#### Exercise input ####

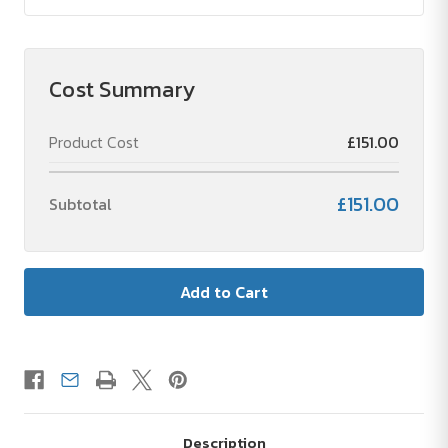
Cost Summary
Product Cost
£151.00
£151.00
Subtotal
Description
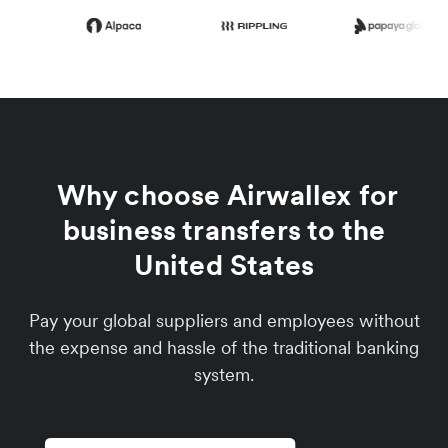
Why choose Airwallex for
business transfers to the
United States
Pay your global suppliers and employees without
the expense and hassle of the traditional banking
system.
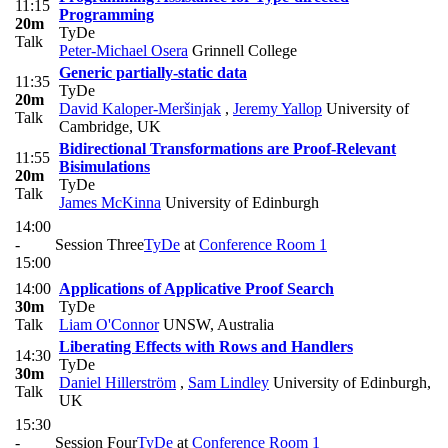
11:15
Programming
20m
TyDe
Talk
Peter-Michael Osera
Grinnell College
Generic partially-static data
11:35
TyDe
20m
David Kaloper-Meršinjak
,
Jeremy Yallop
University of
Talk
Cambridge, UK
Bidirectional Transformations are Proof-Relevant
11:55
Bisimulations
20m
TyDe
Talk
James McKinna
University of Edinburgh
14:00
-
Session Three
TyDe
at
Conference Room 1
15:00
14:00
Applications of Applicative Proof Search
30m
TyDe
Talk
Liam O'Connor
UNSW, Australia
Liberating Effects with Rows and Handlers
14:30
TyDe
30m
Daniel Hillerström
,
Sam Lindley
University of Edinburgh,
Talk
UK
15:30
-
Session Four
TyDe
at
Conference Room 1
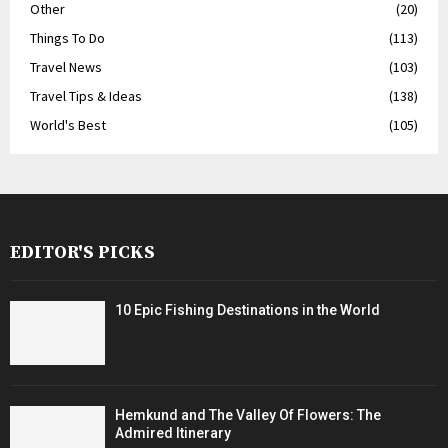
Other
(20)
Things To Do
(113)
Travel News
(103)
Travel Tips & Ideas
(138)
World's Best
(105)
EDITOR'S PICKS
10 Epic Fishing Destinations in the World
Hemkund and The Valley Of Flowers: The
Admired Itinerary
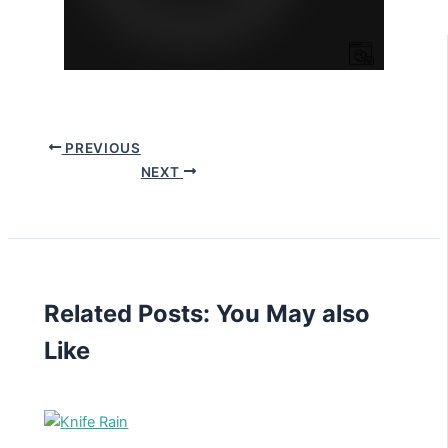
PREVIOUS
NEXT
Related Posts: You May also
Like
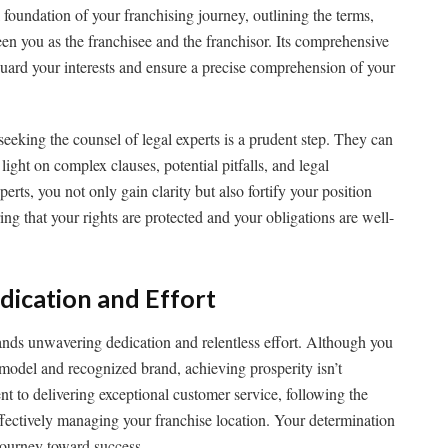
 foundation of your franchising journey, outlining the terms,
en you as the franchisee and the franchisor. Its comprehensive
uard your interests and ensure a precise comprehension of your
eeking the counsel of legal experts is a prudent step. They can
ight on complex clauses, potential pitfalls, and legal
erts, you not only gain clarity but also fortify your position
ing that your rights are protected and your obligations are well-
dication and Effort
ands unwavering dedication and relentless effort. Although you
 model and recognized brand, achieving prosperity isn’t
t to delivering exceptional customer service, following the
effectively managing your franchise location. Your determination
 journey toward success.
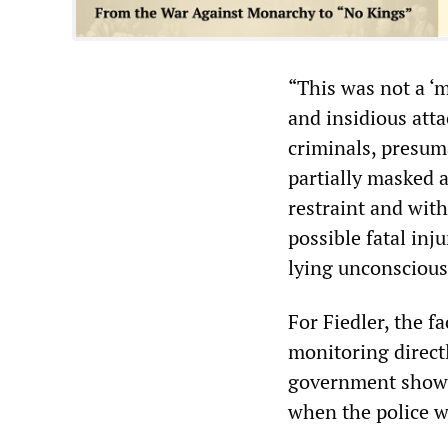
“This was not a ‘m
and insidious atta
criminals, presum
partially masked 
restraint and wit
possible fatal inj
lying unconscious
For Fiedler, the fa
monitoring directl
government shows 
when the police w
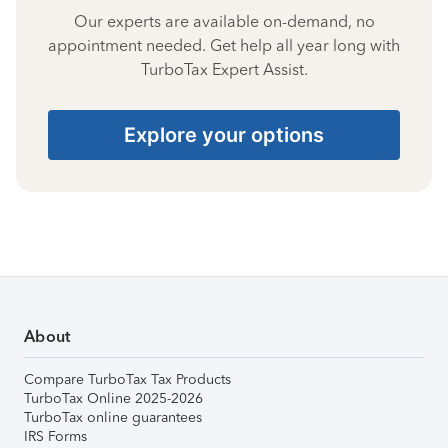
Our experts are available on-demand, no
appointment needed. Get help all year long with
TurboTax Expert Assist.
Explore your options
About
Compare TurboTax Tax Products
TurboTax Online 2025-2026
TurboTax online guarantees
IRS Forms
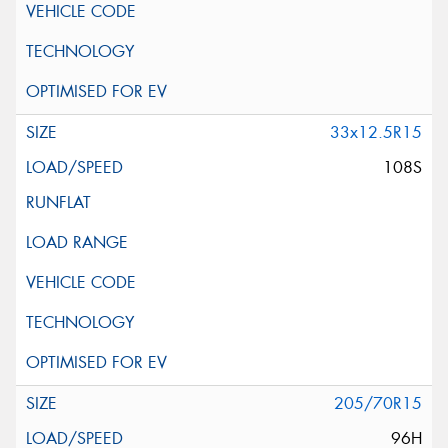
33x12.5R15
108S
205/70R15
96H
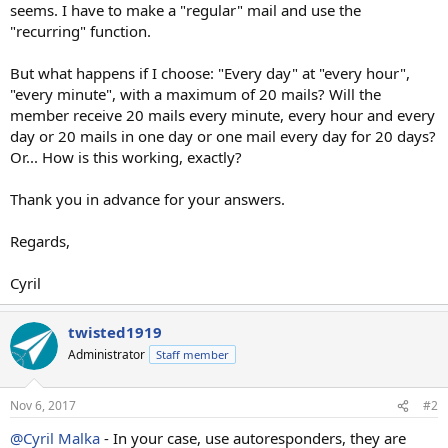
seems. I have to make a "regular" mail and use the
"recurring" function.
But what happens if I choose: "Every day" at "every hour",
"every minute", with a maximum of 20 mails? Will the
member receive 20 mails every minute, every hour and every
day or 20 mails in one day or one mail every day for 20 days?
Or... How is this working, exactly?
Thank you in advance for your answers.
Regards,
Cyril
twisted1919
Administrator
Staff member
Nov 6, 2017
#2
@Cyril Malka
- In your case, use autoresponders, they are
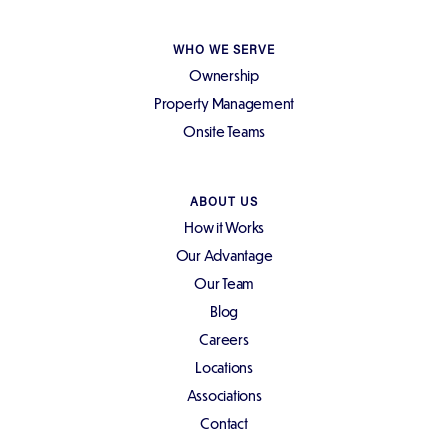
WHO WE SERVE
Ownership
Property Management
Onsite Teams
ABOUT US
How it Works
Our Advantage
Our Team
Blog
Careers
Locations
Associations
Contact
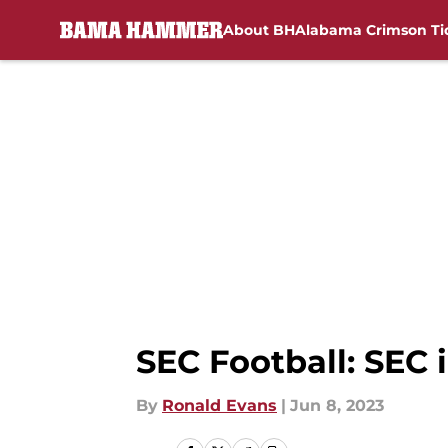
About BH
Alabama Crimson Ti
Skip to main content
SEC Football: SEC 
By
Ronald Evans
|
Jun 8, 2023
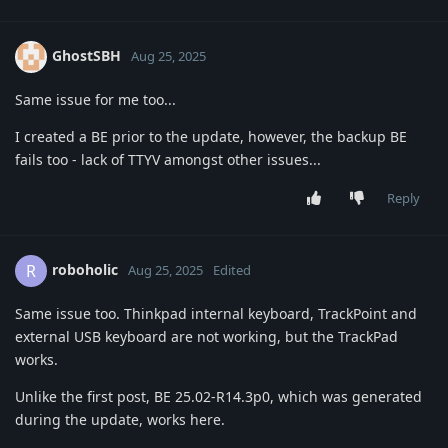
GhostSBH
Aug 25, 2025
Same issue for me too...
I created a BE prior to the update, however, the backup BE
fails too - lack of TTYV amongst other issues...
Reply
roboholic
R
Aug 25, 2025
Edited
Same issue too. Thinkpad internal keyboard, TrackPoint and
external USB keyboard are not working, but the TrackPad
works.
Unlike the first post, BE 25.02-R14.3p0, which was generated
during the update, works here.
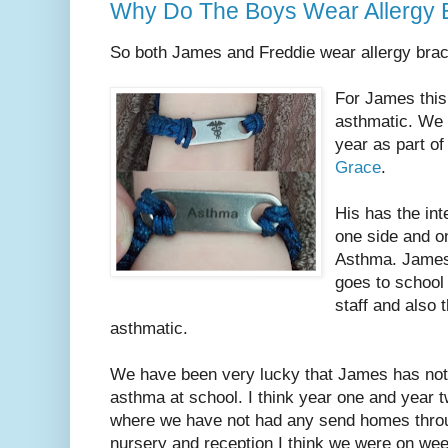
Why Do The Boys Wear Allergy B
So both James and Freddie wear allergy brac
For James this 
asthmatic. We 
year as part of
Grace
.
His has the int
one side and on
Asthma. James
goes to school 
staff and also t
asthmatic.
We have been very lucky that James has not 
asthma at school. I think year one and year t
where we have not had any send homes throug
nursery and reception I think we were on we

####

Copy out each line of the data that holds the string "minute".

Solved exercise:
"every minute", with a maximum of 20 mails? Will the
member receive 20 mails every minute, every hour and every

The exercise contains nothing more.